When Arvis has to use a backup provider, it picks the right size model:

Short/simple messages ("hi", "what time is it") → cheap model (haiku/mini/flash)
Long/complex messages ("analyze this code", "design a system") → powerful model (sonnet/opus/pro)

Recommended Setups

Budget setup (free or almost free)

# Just one Claude CLI account — $20/month, covers most usage
npm run add-account

# Optional: free local backup
OLLAMA_BASE_URL=http://localhost:11434

Standard setup (reliable, low cost)

# Primary: 2 Claude CLI accounts (auto-detected, no env vars needed)
npm run add-account
npm run add-account backup

# Backup: Anthropic API with cheap model
ANTHROPIC_API_KEY=sk-ant-xxxxx

Power setup (never rate limited, best quality)

# 3 Claude CLI accounts
npm run add-account
npm run add-account work
npm run add-account personal

# API backup
ANTHROPIC_API_KEY=sk-ant-main
ANTHROPIC_API_KEY_1=sk-ant-backup

# Fallback
OPENAI_API_KEY=sk-xxxxx

# Last resort
OLLAMA_BASE_URL=http://localhost:11434

Setting Models Per Agent

In Dashboard → Agents → click your agent → Config tab:

Primary model: anthropic/claude-sonnet-4-6
Fallbacks: openrouter/claude-sonnet-4-6, openai/gpt-4.1-mini

Or tell the Conductor: "Set dev-agent's model to claude-sonnet-4-6 with openai fallback"

Cost Tracking

Every API call is logged automatically.
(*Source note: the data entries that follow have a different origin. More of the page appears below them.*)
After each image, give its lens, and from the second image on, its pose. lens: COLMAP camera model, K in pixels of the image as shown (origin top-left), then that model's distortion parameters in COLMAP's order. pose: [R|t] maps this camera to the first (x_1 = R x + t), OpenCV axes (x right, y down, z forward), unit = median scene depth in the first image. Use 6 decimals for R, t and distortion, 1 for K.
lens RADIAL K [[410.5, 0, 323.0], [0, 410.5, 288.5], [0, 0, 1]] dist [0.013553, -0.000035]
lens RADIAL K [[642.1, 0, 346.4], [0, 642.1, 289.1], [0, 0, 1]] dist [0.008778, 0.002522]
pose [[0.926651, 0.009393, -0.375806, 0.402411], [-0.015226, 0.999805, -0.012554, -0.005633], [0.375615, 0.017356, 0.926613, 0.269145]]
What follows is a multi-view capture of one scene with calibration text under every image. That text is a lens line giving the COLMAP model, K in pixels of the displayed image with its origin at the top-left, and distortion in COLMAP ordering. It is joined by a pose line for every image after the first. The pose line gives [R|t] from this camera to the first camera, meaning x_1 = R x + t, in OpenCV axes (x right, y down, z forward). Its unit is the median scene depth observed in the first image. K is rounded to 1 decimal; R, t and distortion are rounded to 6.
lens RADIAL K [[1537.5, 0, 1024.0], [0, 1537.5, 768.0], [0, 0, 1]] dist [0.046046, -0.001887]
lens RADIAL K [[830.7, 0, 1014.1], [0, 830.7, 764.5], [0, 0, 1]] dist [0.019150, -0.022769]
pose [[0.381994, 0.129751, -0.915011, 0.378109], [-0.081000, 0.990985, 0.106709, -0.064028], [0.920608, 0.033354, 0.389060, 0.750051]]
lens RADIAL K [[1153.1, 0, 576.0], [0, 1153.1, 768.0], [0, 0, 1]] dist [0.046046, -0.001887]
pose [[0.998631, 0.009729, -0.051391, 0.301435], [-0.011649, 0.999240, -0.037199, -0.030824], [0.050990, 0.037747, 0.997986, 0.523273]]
View in Dashboard → Usage page.

CLI accounts always show $0 cost (subscription model). API accounts show exact per-token costs.

You can disable expensive accounts in Dashboard → Settings → Accounts without removing them from .env.

Advanced: How Failover Works Internally

Request comes in for agent with model="claude-sonnet-4-6"
│
├─ STAGE 1: Try preferred provider (anthropic)
│   → Pick account with lowest usage that isn't rate-limited
│   → If found: use it. Done.
│
├─ STAGE 2: Try fallback chain from agent config
│   → agent.modelFallbacks = ["openrouter/claude-sonnet-4-6", "openai/gpt-4.1"]
│   → Try each in order until one works
│
└─ STAGE 3: Any account at all
    → classifyComplexity(prompt) → pick appropriate model size
    → If nothing available: queue for retry with backoff

Advanced: Per-Provider API Details

Provider	Endpoint	Auth	Tool format
Anthropic	`api.anthropic.com/v1/messages`	`x-api-key` header	`tool_use` content blocks
OpenAI / OpenRouter / Ollama	`/v1/chat/completions`	`Bearer` token	`function_call` messages
Google Gemini	`generativelanguage.googleapis.com`	`key=` query param	`functionCall` / `functionResponse`

Advanced: Tool Call Loop

When the LLM wants to use a tool (web_search, http_fetch, etc.), the Provider Runner automatically handles multi-turn tool calls — up to 5 rounds per request. The CLI runner delegates tool use to Claude Code's built-in tools (bash, file access, etc.).